> [ANGEZEIGTER TEXT]:
--------------------------------------------------
Hallo Radioactiveman5,
das Wort von der "Krümmung des Raumes" ist nicht ganz korrekt*), denn den Raum für sich allein gibt es eigentlich auch gar nicht, nur die Raumzeit.
Somit geht es auch nicht um Bahnen, sondern um Weltlinien (WL). Gerade WL sind die von Körpern, die keinen äußeren Kräften unterliegen und daher eine konstante Geschwindgkeit haben. Diese entspricht der Neigung der WL gegen die Zeitachse eines raumzeitlichen Koordinatensystems.
Die Krümmung der WL eines Körpers ist nichts anderes als die Beschleunigung, die dieser erfährt.
In einer gekrümmten Raumzeit können WL nicht wirklich gerade, sondern nur geodätisch **) sein. Solche WL sind die von Körpern, die höchstens der Gravitation unterliegen.
Und ja, die Krümmung der Raumzeit lässt sich im Alltag spüren, nämlich durch Gravitation: Man spürt sie nicht, wenn man ihr folgt (freier Fall). Steht man jedoch auf dem Boden, spürt man ein Gewicht bzw. die Kraft, mit der der Boden dagegen hält und sozusagen eine ständige Kurskorrektur vornimmt. In Abb. 2 ist dies durch ein Modell veranschaulicht.
Mit der Raumzeit ist auch der Raum gekrümmt, aber das macht sich fast nie bemerkbar, weil der "Krümmungsradius" riesig ist: Ist c das Lichttempo und g die Fallbeschleunigung auf der Erdoberfläche, ist der Krümmungsradius c²⁄g ≈ 9×10¹⁵ m, fast 1 Lichtjahr!
Details
Raumzeit vs. "Raum und Zeit"
Wir brauchen einen Bezugspunkt (einen Punkt, auf den wir Orte und Geschwindigkeiten beziehen, den wir daher als ruhend betrachten) O***), um die Raumzeit in Raum und Zeit zerlegen zu können. Die Zeit macht aus dem Punkt eine Linie (O zu verschiedenen Zeitpunkten), seine Weltlinie (WL). Die WL von Punkten, in denen keine Kräfte wirken, sind Geraden oder, etwas allgemeiner Geodätische Linien. Die WLn zweier relativ zueinander Punkte verlaufen parallel.
--------------------------------------------------
> [BEREITGESTELLTE ANGABEN]:
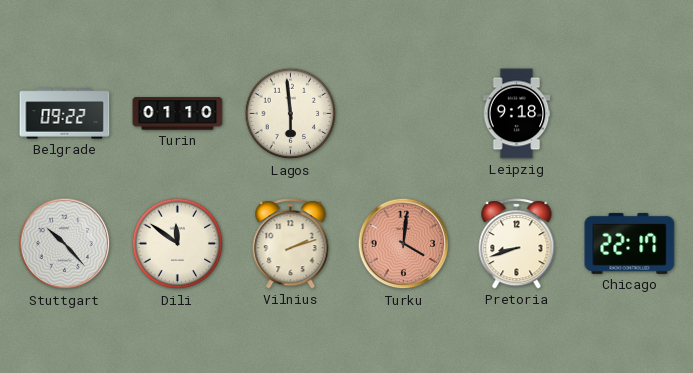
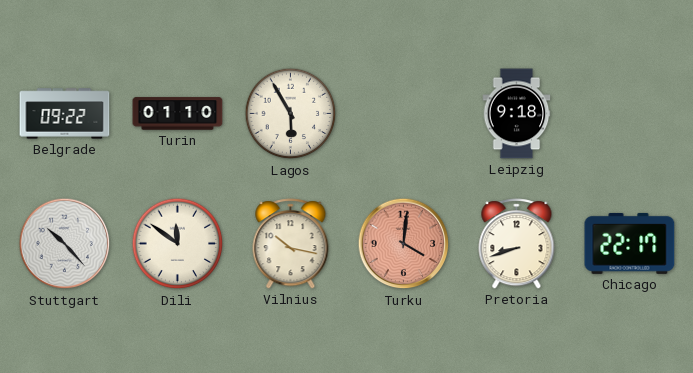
Lagos: 5:59 -> 5:55
Vilnius: 2:12 -> 10:17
--------------------------------------------------
> [GENANNTES ZIEL 1]: Was ist laut dem Text über die Raumzeit die Krümmung der Weltlinie eines Körpers?
> [GENANNTES ZIEL 2]: Schreibe aus dem Text über die Raumzeit die Stelle von „Die Krümmung der WL“ bis „fast 1 Lichtjahr!“ wortgetreu ab.
> [GENANNTES ZIEL 3]: Führe den Text über die Raumzeit im Anschluss an seinen letzten Satz weiter.

> [ANTWORT ZUR AUFGABE 1]: Sie ist die Beschleunigung, die der Körper erfährt.

> [ANTWORT ZUR AUFGABE 2]:
Die Krümmung der WL eines Körpers ist nichts anderes als die Beschleunigung, die dieser erfährt.
In einer gekrümmten Raumzeit können WL nicht wirklich gerade, sondern nur geodätisch **) sein. Solche WL sind die von Körpern, die höchstens der Gravitation unterliegen.
Und ja, die Krümmung der Raumzeit lässt sich im Alltag spüren, nämlich durch Gravitation: Man spürt sie nicht, wenn man ihr folgt (freier Fall). Steht man jedoch auf dem Boden, spürt man ein Gewicht bzw. die Kraft, mit der der Boden dagegen hält und sozusagen eine ständige Kurskorrektur vornimmt. In Abb. 2 ist dies durch ein Modell veranschaulicht.
Mit der Raumzeit ist auch der Raum gekrümmt, aber das macht sich fast nie bemerkbar, weil der "Krümmungsradius" riesig ist: Ist c das Lichttempo und g die Fallbeschleunigung auf der Erdoberfläche, ist der Krümmungsradius c²⁄g ≈ 9×10¹⁵ m, fast 1 Lichtjahr!

> [ANTWORT ZUR AUFGABE 3]:
Allerdings ist O als Bezugspunkt nicht verbindlich; man kann ebensogut einen relativ zu O mit konstanter Geschwindigkeit v› bewegten Punkt O' als ruhend und dafür O als mit −v› (gleiches Tempo, entgegengesetzte Richtung) bewegt interpretieren, und dann ist die Zerlegung der Raumzeit eine andere.
Eigentlich gilt dies schon in der NEWTONschen Mechanik (NM), denn die obige Aussage stammt schon von GALILEI und heißt Relativitätsprinzip (RP). Eine Schlussfolgerung daraus ist die Relativität der Gleichortigkeit zeitlich aufeinanderfolgender Ereignisse E₁ und E₂, d.h., finden sie an derselben Stelle relativ zu O' statt, liegen sie relativ zu O um
v∙Δt = v∙(t₂ − t₁)
auseinander. Dabei sind t₁ und t₂ die von O aus ermittelten Zeiten von E₁ und E₂, und Δt heißt auch O- Koordinatenzeit. In der NM gilt sie allerdings als von der Wahl des Bezugspunktes unabhängig.
Die Spezielle Relativitätstheorie (SRT) beruht freilich auf der Erkenntnis, dass das Ausbreitungstempo c der elektromagnetischen Wellen ("Lichtgeschwindigkeit") unabhängig von der Wahl des Bezugspunktes ist.
Daraus folgt die Relativität der Gleichzeitigkeit räumlich getrennter Ereignisse.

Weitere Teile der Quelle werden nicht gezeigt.